Just like in the movies, ice skaters spin figure-eights near the tree at Rockefeller Center. We pose together at the spot where Nathan and Celina were photographed six years ago when they made a daytrip to the city and he proposed atop the Empire State building overlooking this city they have grown to love.
The renowned Christmas Spectacular at Radio City Music Hall is nothing short of...well, spectacular!! The production, everything one would expect featuring those precision-trained Rockettes, is spell-binding. Of particular amazement is the fact that, in this day and age of political correctness, the performance remains totally Christmas-oriented. While snowflakes and nutcracker and Santa vignettes are feted, the event culminates with a glorious nativity scene in which scripture is quoted and the birth of Christ is portrayed. Show times happen six times per day on Saturdays, five on Sundays, four on weekdays between mid-November and mid-January each year since the 1930's. Think of the number of people that are seeing the message of the Savior's birth...witnessing the testimony of Emmanuel, God with us, that truth that remains constant through the ages.

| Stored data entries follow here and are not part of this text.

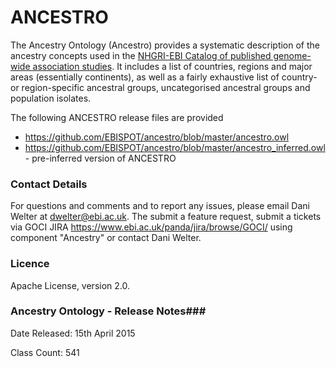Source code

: ANCESTRO
========

The Ancestry Ontology (Ancestro) provides a systematic description of the ancestry concepts used in the [NHGRI-EBI Catalog of published genome-wide association studies](www.ebi.ac.uk/gwas).  It includes a list of countries, regions and major areas (essentially continents), as well as a fairly exhaustive list of country- or region-specific ancestral groups, uncategorised ancestral groups and population isolates.

The following ANCESTRO release files are provided 

* https://github.com/EBISPOT/ancestro/blob/master/ancestro.owl
* https://github.com/EBISPOT/ancestro/blob/master/ancestro_inferred.owl - pre-inferred version of ANCESTRO


### Contact Details ###

For questions and comments and to report any issues, please email Dani Welter at dwelter@ebi.ac.uk. The submit a feature request, submit a tickets via GOCI JIRA https://www.ebi.ac.uk/panda/jira/browse/GOCI/ using component "Ancestry" or contact Dani Welter.


### Licence ###

Apache License, version 2.0. 


### Ancestry Ontology - Release Notes###

Date Released: 15th April 2015

Class Count: 541



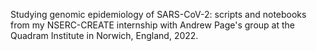 Studying genomic epidemiology of SARS-CoV-2: scripts and notebooks from my NSERC-CREATE internship with Andrew Page's group at the Quadram Institute in Norwich, England, 2022.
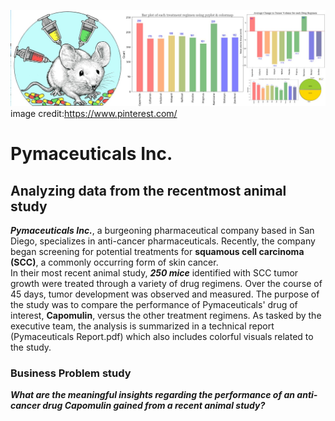 ![Title page illustration](figures/Title_fig.jpg)  
image credit:https://www.pinterest.com/
# Pymaceuticals Inc. 
## Analyzing data from the recentmost animal study
**_Pymaceuticals Inc._**, a burgeoning pharmaceutical company based in San Diego, specializes in anti-cancer pharmaceuticals. Recently, the company began screening for potential treatments for **squamous cell carcinoma (SCC)**, a commonly occurring form of skin cancer.  
In their most recent animal study, **_250 mice_** identified with SCC tumor growth were treated through a variety of drug regimens. Over the course of 45 days, tumor development was observed and measured. The purpose of the study was to compare the performance of Pymaceuticals' drug of interest, **Capomulin**, versus the other treatment regimens. As tasked by the executive team, the analysis is summarized in a technical report (Pymaceuticals Report.pdf) which also includes colorful visuals related to the study. 
### Business Problem study 
**_What are the meaningful insights regarding the performance of an anti-cancer drug Capomulin gained from a recent animal study?_**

Amidst the towering skyscrapers and the ancient awe of St. Patricks Cathedral, in the juxtaposition between historic and innovative architecture, among broken fragments and shimmering structures, we witnessed anew that there, remains, indeed, a foundation that is unshakeable, unchangeable, unalterable.
And the story grows old
The Savior we love still watches His fold.
And his star still shines over city and mart
And His voice still speaks to the listening heart.
PS The only thing we "ordered" for our gala weekend that we didn't get was a Thomas Kinkaid snowfall setting aglow street lights and dusting the Brooklyn brownstones. But all is righted with the news that our Brooklyn family is relocating to Atlanta in 2016!